_SOURCE DATA:_
━━━━━━━━━━

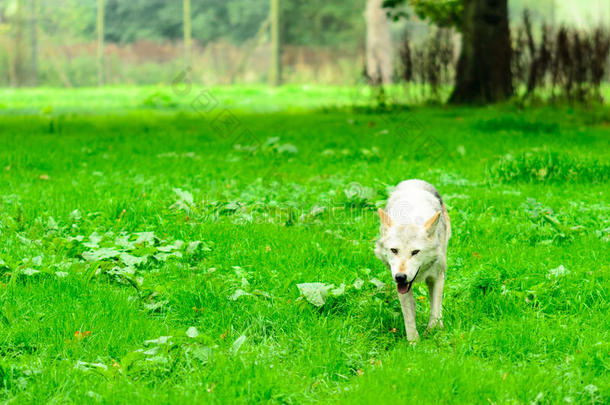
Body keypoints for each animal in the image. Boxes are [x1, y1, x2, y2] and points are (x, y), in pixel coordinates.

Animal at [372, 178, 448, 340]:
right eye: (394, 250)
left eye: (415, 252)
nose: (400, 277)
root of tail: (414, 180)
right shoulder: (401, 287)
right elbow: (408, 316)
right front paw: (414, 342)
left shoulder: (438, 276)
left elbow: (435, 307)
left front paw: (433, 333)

━━━━━━━━━━

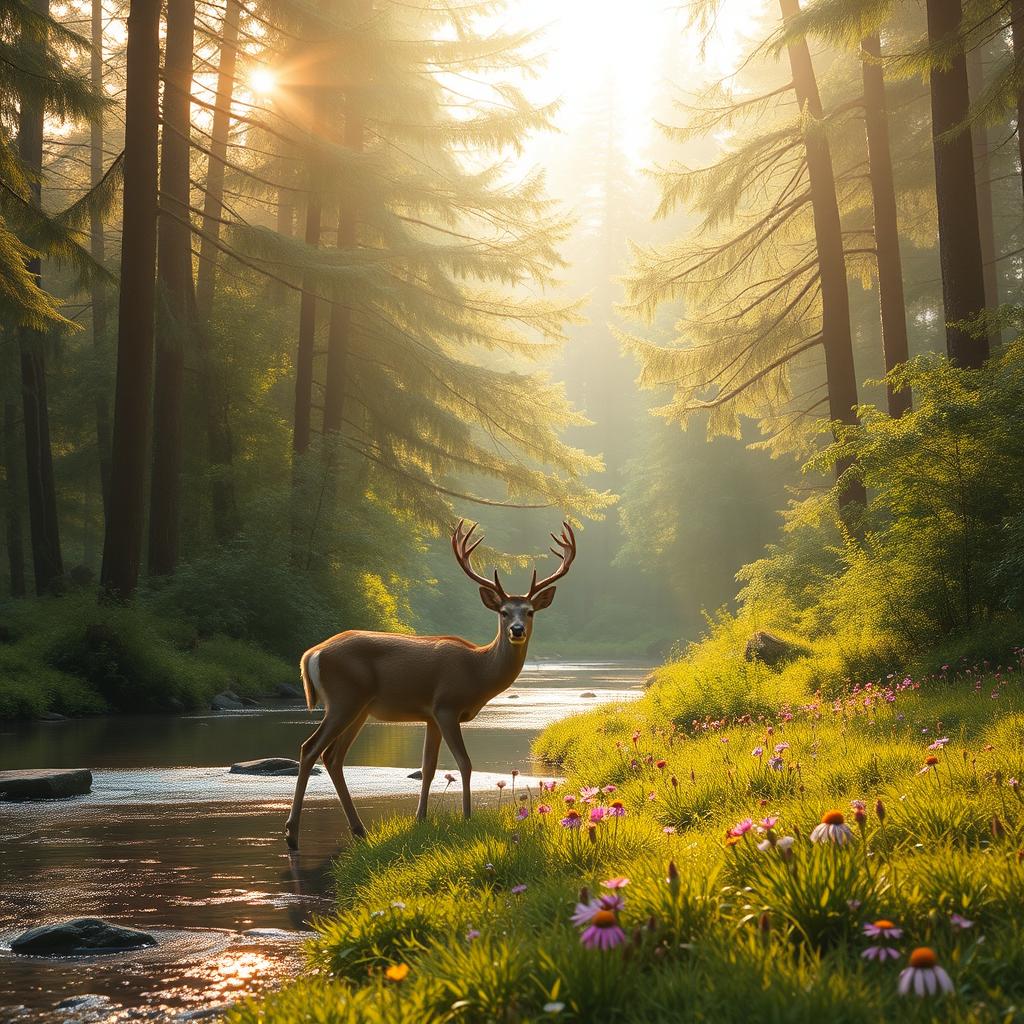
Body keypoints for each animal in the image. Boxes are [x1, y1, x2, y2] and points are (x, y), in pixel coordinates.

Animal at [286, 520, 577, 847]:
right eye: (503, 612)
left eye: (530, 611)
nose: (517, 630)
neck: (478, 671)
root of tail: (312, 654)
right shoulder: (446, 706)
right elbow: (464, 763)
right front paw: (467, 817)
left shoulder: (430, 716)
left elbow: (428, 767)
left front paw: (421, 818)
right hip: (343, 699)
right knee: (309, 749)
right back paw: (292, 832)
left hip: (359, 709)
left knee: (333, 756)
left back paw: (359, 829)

━━━━━━━━━━

_INSTRUCTIONS TO FOLLOW:_
Out of the data above, give again only the lines starting at the one holding "left shoulder: (430, 716)" and ending at the one holding "left back paw: (359, 829)", unchanged.

_WRITTEN ANSWER:_
left shoulder: (430, 716)
left elbow: (428, 767)
left front paw: (421, 818)
right hip: (343, 699)
right knee: (309, 749)
right back paw: (292, 832)
left hip: (359, 709)
left knee: (333, 756)
left back paw: (359, 829)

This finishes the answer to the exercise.